As much as I sort of hate Byron, I have to admit, getting into an N.O. joint has never been so easy. His timing is perfect-as the elevator doors close behind us, we encounter a group of passing kids and join the rear of the party.
They're heartbreakingly pathetic, these "students." Skinny, hopeless, haunted-looking, and silent as monks. The spirit of youthful anger and rebellion has already been sucked out of them. No complaints, no sarcasm, no anything. They're so beaten down, they don't even seem to notice our arrival.
We follow the procession as it pushes through double doors at the end of the hallway.
At first we're almost blinded by the bright blue-white light bombarding us, but when our eyes adjust we find ourselves in what looks like it might have once been a school auditorium but is now something very different, and sinister.
All the theater seats have been removed, and the large room, including the stage, is now occupied by machines, chemical vats, and dozens of sick-looking kids in numbered shirts, working like diamond-mine slaves. Some of the kids in here are carrying sacks, some are stirring vats, some are pushing around technical equipment.
Our eyes are stinging as if there's something poisonous in the air. The whole place stinks like burning rubber, ozone, and, weirdly-Could it be?-chocolate. Toxic chocolate. Is there such a thing?
Then there's a weird flutelike note, a middle C if I'm not mistaken, and I look over to see a squad of kids-all wearing the number twelve-suddenly stop working.
And then I see the one adult in the room, a stiff-backed man in a white lab coat with a silver pitch-pipe thingy on a cord dropping out of his mouth.
"Attention squad twelve!" he screams. He waits a moment, and the veins in his neck slowly subside while his eyes roll. "Does anyone remember? You may not-under any circumstances-drop the pods!"
He blows a different note on the pipe, and they all nod robotically.
"Since these two sacks contain damaged specimens," he says, hoisting a couple of bags over his head, "you are all hereby required to work through the night without sleep!"
"Bu -," a sunken-eyed girl starts to say before catching herself.

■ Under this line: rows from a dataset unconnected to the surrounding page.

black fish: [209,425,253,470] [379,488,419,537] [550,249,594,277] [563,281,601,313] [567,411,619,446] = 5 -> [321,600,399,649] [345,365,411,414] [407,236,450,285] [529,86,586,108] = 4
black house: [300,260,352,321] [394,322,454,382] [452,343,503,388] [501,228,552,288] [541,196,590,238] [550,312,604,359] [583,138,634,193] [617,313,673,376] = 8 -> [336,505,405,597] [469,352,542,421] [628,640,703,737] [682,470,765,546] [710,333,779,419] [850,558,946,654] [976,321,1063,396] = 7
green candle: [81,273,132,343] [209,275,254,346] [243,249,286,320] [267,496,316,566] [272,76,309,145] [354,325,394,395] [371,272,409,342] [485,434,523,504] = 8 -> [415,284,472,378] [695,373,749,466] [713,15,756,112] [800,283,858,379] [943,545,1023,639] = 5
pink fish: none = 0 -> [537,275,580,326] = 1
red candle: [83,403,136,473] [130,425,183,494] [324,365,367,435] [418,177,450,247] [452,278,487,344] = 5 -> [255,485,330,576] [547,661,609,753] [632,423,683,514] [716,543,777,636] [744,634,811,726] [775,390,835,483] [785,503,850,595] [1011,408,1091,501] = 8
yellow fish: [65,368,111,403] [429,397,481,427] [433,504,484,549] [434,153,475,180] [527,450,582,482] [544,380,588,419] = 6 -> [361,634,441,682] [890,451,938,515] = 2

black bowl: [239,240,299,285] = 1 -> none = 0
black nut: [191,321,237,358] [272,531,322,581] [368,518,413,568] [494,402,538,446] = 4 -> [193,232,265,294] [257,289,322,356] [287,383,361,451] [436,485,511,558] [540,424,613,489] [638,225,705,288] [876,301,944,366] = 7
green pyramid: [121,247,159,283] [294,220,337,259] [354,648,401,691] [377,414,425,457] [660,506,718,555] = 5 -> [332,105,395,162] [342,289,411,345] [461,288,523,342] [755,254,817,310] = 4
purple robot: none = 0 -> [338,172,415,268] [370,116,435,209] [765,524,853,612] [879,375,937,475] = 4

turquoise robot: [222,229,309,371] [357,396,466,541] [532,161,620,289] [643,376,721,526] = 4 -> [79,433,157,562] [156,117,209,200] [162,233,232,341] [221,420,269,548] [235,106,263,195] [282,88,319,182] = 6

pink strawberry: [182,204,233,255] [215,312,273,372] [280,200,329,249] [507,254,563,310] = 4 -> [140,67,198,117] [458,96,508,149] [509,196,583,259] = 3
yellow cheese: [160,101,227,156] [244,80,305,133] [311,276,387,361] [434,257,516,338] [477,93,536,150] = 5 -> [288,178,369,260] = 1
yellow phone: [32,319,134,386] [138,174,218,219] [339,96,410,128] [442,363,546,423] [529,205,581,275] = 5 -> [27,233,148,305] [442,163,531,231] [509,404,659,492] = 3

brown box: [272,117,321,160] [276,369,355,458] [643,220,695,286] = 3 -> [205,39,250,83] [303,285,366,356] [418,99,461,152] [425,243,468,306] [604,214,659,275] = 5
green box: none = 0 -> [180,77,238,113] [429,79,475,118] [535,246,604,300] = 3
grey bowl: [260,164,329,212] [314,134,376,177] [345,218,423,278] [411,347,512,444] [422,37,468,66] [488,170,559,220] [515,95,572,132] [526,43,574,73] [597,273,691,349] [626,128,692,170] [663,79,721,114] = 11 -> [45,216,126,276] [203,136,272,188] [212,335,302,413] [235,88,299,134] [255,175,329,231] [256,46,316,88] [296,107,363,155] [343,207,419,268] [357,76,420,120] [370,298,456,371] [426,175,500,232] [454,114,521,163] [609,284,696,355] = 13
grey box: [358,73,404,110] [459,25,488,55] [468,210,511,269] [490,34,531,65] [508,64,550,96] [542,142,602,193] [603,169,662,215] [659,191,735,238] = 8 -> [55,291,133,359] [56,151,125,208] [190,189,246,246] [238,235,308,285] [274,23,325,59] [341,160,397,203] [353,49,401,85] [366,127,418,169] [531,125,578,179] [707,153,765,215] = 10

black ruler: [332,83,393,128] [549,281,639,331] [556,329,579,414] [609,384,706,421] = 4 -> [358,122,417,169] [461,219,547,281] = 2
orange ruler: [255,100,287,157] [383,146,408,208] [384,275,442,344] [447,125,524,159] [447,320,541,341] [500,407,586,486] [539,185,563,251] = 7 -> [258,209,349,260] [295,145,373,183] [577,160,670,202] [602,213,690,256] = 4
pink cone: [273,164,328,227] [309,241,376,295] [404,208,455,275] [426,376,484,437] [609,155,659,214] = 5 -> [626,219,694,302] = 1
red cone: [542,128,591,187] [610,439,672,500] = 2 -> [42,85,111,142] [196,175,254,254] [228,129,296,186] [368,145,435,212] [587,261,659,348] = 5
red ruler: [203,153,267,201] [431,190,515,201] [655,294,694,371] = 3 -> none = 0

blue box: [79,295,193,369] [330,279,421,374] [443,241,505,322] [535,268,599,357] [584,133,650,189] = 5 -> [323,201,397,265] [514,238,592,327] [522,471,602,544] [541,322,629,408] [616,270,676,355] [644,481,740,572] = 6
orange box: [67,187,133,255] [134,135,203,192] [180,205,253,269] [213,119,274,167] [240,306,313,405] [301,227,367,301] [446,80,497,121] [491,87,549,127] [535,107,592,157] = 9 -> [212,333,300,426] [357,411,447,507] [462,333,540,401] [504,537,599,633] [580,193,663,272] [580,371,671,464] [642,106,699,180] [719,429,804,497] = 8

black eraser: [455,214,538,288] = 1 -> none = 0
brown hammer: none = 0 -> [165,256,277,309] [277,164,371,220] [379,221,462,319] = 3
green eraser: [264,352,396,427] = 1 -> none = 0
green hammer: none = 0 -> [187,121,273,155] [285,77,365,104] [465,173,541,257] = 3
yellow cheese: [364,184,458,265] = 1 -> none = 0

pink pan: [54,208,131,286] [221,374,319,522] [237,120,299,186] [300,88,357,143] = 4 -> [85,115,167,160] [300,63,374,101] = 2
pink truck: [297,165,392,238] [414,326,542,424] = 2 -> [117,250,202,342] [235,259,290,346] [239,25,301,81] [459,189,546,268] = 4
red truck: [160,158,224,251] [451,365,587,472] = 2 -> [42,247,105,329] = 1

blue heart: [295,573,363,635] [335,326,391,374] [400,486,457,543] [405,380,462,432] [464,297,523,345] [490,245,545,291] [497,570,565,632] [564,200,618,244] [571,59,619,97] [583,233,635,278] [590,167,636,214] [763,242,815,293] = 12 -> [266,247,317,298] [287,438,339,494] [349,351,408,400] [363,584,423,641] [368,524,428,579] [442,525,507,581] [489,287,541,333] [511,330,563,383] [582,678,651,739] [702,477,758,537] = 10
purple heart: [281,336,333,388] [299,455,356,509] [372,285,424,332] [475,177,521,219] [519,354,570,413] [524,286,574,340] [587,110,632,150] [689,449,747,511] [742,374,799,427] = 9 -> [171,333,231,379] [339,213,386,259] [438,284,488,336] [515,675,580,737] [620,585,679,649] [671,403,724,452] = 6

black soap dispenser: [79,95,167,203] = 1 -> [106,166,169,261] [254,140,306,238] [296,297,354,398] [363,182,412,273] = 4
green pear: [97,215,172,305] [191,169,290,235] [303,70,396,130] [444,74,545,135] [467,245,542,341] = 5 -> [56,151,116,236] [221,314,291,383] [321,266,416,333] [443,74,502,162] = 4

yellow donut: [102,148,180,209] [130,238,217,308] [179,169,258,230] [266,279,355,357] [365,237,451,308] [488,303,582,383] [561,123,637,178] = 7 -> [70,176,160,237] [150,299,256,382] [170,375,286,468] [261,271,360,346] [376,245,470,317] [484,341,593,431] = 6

"But?" screams the man. "Did you just say 'but' to me? Need I remind you that the penalty for arguing with a senior scientist requires level two corporal punishment?" The man rushes forward to heave the girl-who is probably only a quarter of his size-against the wall.
I want to charge in and sack the guy myself, and I have to reach out and grab Whit's arm to keep him from doing the same. We can't go down in a blaze of glory. Not just yet.